§ Directions:
1) List the values of n mod 12 for which, in the cases the A289233 message below says were checked, all the points could be assembled into triples.
2) Return the part of the A289233 message below starting with "An observation: for" and going on through "U-D = (n+1)/3 otherwise.", copied word for word.

§ Excerpt provided:

# [seqfan] Towards a proof of the conjectured formula for A289233?

jonscho at hiwaay.net jonscho at hiwaay.net
Sun Dec 24 19:42:38 CET 2017

```All,

It's been proved that A289233(n) >= floor(n*(n+1)/6) - 1 in all cases
in which n mod 12 is 3, 5, 6, or 8, and I strongly suspect that that
lower bound is, in fact, the actual value for all such cases, but I
haven't yet been able to prove (or disprove) that suspicion.

An observation: for the cases I've checked in which n mod 12 is 0, 2,
9, or 11 -- in each of those cases, all the points can be assembled
into triples, so a(n) = n*(n+1)/6) -- the numbers of upward-pointing
triangles and downward-pointing triangles have followed a fairly
simple pattern:  the ups (U) have exceeded the downs (D) by exactly
U-D = n/3 when n is divisible by 3, and exactly U-D = (n+1)/3 otherwise.

Is there some straightforward counting argument that proves that, when
n mod 12 is 0, 2, 9, or 11, these relationships give the value of U-D
for every solution that assembles all the points into triples?

For the cases in which n mod 12 is 3, 5, 6, or 8, such a result for
U-D can never hold, because it would result in noninteger values of U
and D.  Is there some straightforward counting argument that proves
that, when n mod 12 is 3, 5, 6, or 8, it's impossible to assemble all
the points into triples?  If so, then the exact value of A289233(n)
would be known for all n >= 0.

Thanks!

-- Jon

Jon E. Schoenfield

```

Stored records:
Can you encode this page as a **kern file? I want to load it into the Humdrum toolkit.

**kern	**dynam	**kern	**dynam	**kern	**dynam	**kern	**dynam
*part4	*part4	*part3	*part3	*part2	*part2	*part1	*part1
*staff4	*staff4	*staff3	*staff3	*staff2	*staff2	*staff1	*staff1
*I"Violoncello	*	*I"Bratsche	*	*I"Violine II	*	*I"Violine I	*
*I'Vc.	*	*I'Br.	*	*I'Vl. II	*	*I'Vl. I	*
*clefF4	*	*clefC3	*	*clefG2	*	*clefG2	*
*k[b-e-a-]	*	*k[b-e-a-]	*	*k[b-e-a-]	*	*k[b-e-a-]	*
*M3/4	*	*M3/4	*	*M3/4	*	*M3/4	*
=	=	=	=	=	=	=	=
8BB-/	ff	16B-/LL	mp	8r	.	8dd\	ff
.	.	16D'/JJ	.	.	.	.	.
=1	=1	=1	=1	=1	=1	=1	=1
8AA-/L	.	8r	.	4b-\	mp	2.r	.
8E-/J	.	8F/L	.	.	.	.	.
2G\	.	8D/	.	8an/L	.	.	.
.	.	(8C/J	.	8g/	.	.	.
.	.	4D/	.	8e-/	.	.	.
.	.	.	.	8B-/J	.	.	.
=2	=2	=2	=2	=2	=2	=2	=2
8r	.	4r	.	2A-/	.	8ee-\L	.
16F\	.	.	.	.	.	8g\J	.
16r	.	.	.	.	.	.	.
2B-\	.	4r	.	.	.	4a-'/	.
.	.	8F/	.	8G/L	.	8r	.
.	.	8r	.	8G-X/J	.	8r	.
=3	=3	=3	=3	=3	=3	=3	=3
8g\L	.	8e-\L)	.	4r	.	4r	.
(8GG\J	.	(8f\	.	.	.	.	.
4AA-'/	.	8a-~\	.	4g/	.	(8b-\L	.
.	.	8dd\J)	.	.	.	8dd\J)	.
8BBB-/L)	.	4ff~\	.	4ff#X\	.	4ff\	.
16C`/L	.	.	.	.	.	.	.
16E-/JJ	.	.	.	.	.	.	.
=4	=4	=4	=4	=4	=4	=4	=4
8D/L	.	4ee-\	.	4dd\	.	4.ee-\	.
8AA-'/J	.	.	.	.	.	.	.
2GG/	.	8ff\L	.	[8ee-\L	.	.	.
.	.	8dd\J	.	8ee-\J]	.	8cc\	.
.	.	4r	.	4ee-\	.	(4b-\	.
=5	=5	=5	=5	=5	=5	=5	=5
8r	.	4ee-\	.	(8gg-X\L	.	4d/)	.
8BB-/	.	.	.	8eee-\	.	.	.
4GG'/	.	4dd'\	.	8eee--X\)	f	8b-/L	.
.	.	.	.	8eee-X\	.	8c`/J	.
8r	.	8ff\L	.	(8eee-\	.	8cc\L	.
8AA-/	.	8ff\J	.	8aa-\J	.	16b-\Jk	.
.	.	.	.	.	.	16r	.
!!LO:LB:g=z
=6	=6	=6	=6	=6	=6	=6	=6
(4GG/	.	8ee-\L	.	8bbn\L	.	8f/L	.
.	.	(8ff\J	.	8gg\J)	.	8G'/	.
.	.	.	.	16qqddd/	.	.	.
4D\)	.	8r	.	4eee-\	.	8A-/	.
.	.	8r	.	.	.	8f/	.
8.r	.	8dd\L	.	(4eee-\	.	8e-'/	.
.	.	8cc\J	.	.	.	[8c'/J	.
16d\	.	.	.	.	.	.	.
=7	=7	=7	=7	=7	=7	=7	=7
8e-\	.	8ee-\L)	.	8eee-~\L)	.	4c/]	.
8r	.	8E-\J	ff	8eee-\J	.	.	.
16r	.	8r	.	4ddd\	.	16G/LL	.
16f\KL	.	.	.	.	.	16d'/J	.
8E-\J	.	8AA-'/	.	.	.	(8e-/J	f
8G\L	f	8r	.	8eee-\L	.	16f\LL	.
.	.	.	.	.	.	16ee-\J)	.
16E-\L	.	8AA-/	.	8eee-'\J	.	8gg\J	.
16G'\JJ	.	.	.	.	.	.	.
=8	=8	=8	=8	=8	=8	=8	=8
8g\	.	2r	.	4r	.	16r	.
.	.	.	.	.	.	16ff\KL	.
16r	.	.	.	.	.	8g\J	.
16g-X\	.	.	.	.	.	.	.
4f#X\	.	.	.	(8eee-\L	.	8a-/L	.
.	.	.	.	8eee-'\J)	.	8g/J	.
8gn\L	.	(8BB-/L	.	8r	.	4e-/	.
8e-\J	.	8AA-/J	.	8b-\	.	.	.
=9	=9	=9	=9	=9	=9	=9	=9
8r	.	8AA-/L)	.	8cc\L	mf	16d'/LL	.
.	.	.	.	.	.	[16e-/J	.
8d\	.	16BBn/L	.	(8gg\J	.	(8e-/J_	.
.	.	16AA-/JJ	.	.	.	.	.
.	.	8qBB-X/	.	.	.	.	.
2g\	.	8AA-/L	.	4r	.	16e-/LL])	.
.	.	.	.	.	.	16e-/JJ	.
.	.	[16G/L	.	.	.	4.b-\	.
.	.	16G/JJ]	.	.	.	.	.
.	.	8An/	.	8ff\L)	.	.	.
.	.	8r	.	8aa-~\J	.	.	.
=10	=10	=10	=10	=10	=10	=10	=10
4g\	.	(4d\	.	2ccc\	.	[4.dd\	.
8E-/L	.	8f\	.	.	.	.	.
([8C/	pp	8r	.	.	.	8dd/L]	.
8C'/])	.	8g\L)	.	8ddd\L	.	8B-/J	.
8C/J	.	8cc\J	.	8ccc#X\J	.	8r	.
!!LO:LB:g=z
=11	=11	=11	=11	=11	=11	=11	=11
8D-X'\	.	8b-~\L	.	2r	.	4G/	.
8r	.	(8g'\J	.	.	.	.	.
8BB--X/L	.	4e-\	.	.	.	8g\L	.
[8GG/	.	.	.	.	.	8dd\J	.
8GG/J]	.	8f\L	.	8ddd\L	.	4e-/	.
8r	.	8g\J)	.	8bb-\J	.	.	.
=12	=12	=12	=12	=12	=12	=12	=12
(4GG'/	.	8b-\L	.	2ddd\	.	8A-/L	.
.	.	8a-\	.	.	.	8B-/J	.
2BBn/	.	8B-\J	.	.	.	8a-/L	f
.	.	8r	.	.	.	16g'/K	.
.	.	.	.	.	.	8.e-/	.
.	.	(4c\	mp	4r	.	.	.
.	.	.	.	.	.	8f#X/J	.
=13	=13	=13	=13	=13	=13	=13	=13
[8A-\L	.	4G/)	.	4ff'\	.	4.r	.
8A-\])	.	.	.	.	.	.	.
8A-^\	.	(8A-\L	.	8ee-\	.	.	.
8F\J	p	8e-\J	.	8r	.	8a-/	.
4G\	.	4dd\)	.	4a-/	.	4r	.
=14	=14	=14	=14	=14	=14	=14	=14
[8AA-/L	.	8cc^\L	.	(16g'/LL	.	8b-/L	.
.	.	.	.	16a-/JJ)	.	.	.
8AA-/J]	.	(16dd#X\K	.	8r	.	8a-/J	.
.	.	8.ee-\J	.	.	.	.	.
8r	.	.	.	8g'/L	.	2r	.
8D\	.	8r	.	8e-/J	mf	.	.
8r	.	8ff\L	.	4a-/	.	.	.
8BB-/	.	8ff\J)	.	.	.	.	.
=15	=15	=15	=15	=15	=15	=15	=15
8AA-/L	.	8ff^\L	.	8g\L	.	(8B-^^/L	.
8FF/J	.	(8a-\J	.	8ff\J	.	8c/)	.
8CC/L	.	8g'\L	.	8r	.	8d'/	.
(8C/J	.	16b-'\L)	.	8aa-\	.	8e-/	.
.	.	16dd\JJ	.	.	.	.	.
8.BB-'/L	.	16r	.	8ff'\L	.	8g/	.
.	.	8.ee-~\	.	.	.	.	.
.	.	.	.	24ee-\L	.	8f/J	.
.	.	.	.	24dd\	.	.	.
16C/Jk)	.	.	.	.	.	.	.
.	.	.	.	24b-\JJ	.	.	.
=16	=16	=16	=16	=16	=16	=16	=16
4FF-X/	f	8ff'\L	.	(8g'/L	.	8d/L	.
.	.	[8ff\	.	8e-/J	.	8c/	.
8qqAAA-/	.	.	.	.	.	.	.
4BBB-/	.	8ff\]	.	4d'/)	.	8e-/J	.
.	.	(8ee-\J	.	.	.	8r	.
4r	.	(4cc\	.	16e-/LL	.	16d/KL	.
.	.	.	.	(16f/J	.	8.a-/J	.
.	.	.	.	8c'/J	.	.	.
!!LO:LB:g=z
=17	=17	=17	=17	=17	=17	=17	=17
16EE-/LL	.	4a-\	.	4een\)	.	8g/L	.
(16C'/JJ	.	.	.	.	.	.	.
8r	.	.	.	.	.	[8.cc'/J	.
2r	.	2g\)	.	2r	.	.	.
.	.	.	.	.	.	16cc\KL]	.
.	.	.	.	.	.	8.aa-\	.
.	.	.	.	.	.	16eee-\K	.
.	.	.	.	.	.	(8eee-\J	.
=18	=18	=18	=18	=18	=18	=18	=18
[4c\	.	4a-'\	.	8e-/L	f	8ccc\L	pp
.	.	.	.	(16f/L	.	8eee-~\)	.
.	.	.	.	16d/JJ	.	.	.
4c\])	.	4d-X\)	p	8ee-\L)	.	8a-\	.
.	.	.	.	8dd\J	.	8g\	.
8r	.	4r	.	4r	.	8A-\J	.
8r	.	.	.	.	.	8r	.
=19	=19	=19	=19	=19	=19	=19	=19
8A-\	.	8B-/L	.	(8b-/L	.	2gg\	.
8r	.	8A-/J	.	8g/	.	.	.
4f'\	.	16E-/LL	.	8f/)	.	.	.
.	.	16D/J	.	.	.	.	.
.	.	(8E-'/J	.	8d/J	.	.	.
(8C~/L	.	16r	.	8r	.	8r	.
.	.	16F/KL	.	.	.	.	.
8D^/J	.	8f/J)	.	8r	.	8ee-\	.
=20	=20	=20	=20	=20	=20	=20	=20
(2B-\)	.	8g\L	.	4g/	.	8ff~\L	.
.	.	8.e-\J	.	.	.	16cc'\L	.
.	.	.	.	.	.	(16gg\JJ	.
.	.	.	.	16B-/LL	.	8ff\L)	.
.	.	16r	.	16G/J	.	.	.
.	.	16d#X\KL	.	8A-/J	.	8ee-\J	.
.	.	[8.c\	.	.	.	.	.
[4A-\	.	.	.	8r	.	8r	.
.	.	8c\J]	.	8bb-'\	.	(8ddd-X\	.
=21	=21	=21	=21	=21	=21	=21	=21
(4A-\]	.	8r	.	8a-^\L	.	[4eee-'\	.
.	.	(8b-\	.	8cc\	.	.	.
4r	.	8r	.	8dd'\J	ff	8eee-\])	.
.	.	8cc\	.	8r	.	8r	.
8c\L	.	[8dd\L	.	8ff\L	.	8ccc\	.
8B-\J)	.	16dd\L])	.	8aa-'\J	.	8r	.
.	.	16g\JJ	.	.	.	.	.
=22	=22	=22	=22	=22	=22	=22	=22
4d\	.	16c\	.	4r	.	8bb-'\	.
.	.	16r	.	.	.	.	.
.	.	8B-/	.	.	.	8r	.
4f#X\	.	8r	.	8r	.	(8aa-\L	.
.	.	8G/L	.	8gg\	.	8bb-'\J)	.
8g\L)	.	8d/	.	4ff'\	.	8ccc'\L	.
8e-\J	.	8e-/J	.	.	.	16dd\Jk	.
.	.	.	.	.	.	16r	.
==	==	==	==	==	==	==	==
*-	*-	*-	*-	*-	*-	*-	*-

§ Answers by item number:
1) 0, 2, 9, 11

2)
An observation: for the cases I've checked in which n mod 12 is 0, 2,
9, or 11 -- in each of those cases, all the points can be assembled
into triples, so a(n) = n*(n+1)/6) -- the numbers of upward-pointing
triangles and downward-pointing triangles have followed a fairly
simple pattern:  the ups (U) have exceeded the downs (D) by exactly
U-D = n/3 when n is divisible by 3, and exactly U-D = (n+1)/3 otherwise.